DIRECTIVE — Can you copy out the material below word for word, from the line containing "this series, 2,58." down through its final line?

___ EXTRACTED MATERIAL

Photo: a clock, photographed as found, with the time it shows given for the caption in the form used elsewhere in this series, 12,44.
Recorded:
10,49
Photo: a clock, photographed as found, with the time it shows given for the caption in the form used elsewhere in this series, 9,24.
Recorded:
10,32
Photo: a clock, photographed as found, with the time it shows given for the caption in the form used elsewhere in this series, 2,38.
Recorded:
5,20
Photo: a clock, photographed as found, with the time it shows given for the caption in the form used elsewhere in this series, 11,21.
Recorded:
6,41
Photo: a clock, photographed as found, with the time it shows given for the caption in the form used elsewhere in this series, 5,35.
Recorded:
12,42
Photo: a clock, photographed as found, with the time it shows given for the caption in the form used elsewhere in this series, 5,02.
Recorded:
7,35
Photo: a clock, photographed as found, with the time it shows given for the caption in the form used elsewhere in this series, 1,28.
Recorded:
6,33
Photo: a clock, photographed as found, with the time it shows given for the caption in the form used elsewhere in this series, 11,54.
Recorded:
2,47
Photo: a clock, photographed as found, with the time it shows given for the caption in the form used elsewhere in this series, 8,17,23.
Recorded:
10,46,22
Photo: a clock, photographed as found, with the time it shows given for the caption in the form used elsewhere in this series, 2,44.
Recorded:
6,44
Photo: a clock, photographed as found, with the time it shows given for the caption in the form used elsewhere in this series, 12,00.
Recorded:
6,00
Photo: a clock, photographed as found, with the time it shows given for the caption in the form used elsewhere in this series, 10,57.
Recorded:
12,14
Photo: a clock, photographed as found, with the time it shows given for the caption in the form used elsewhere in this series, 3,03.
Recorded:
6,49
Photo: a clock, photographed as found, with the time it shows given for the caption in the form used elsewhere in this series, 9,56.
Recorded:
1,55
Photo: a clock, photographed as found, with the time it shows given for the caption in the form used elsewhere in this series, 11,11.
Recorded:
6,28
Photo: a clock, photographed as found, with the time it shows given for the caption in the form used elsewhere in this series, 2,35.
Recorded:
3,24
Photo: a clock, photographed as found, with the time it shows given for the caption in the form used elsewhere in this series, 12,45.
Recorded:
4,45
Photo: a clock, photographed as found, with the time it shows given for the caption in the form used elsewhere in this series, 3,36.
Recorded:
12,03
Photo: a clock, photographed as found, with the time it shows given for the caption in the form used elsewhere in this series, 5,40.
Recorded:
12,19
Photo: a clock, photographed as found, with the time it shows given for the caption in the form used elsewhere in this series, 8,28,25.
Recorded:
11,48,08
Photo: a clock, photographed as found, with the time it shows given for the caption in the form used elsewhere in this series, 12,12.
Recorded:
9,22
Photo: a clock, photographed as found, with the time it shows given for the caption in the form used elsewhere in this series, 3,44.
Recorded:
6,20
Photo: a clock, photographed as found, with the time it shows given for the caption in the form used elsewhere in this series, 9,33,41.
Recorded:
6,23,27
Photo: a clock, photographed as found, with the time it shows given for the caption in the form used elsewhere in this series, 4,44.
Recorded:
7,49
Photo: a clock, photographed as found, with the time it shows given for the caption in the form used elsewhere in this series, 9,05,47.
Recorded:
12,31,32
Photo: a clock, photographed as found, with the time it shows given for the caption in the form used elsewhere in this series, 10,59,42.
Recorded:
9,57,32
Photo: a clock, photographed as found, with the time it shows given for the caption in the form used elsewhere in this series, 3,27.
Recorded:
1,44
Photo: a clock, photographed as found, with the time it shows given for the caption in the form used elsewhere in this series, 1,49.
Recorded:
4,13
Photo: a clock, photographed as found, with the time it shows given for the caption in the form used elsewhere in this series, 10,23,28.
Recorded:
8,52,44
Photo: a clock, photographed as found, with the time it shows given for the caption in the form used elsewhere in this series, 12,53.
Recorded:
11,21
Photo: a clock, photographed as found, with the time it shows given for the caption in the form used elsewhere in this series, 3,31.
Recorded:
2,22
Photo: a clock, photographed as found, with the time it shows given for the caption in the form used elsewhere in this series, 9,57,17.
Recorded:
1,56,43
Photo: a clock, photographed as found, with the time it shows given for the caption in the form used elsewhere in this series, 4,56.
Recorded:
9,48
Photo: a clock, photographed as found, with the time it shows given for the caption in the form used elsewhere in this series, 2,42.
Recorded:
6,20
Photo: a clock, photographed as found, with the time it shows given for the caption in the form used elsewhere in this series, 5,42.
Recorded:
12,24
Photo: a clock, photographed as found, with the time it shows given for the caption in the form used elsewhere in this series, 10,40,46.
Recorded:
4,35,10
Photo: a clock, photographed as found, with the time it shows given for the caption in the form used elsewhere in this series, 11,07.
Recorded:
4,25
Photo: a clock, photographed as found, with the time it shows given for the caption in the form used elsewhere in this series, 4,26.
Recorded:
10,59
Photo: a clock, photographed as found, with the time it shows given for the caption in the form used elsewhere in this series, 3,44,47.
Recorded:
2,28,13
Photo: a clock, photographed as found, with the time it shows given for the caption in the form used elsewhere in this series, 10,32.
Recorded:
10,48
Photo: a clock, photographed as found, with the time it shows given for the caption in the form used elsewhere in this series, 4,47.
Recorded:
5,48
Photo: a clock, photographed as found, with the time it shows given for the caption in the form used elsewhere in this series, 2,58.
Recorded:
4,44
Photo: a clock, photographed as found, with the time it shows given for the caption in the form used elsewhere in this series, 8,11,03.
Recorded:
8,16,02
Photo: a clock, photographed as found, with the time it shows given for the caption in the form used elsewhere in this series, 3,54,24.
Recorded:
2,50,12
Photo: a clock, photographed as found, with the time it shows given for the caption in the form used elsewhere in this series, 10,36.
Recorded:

______

COMPLETE OUTPUT —
Photo: a clock, photographed as found, with the time it shows given for the caption in the form used elsewhere in this series, 2,58.
Recorded:
4,44
Photo: a clock, photographed as found, with the time it shows given for the caption in the form used elsewhere in this series, 8,11,03.
Recorded:
8,16,02
Photo: a clock, photographed as found, with the time it shows given for the caption in the form used elsewhere in this series, 3,54,24.
Recorded:
2,50,12
Photo: a clock, photographed as found, with the time it shows given for the caption in the form used elsewhere in this series, 10,36.
Recorded:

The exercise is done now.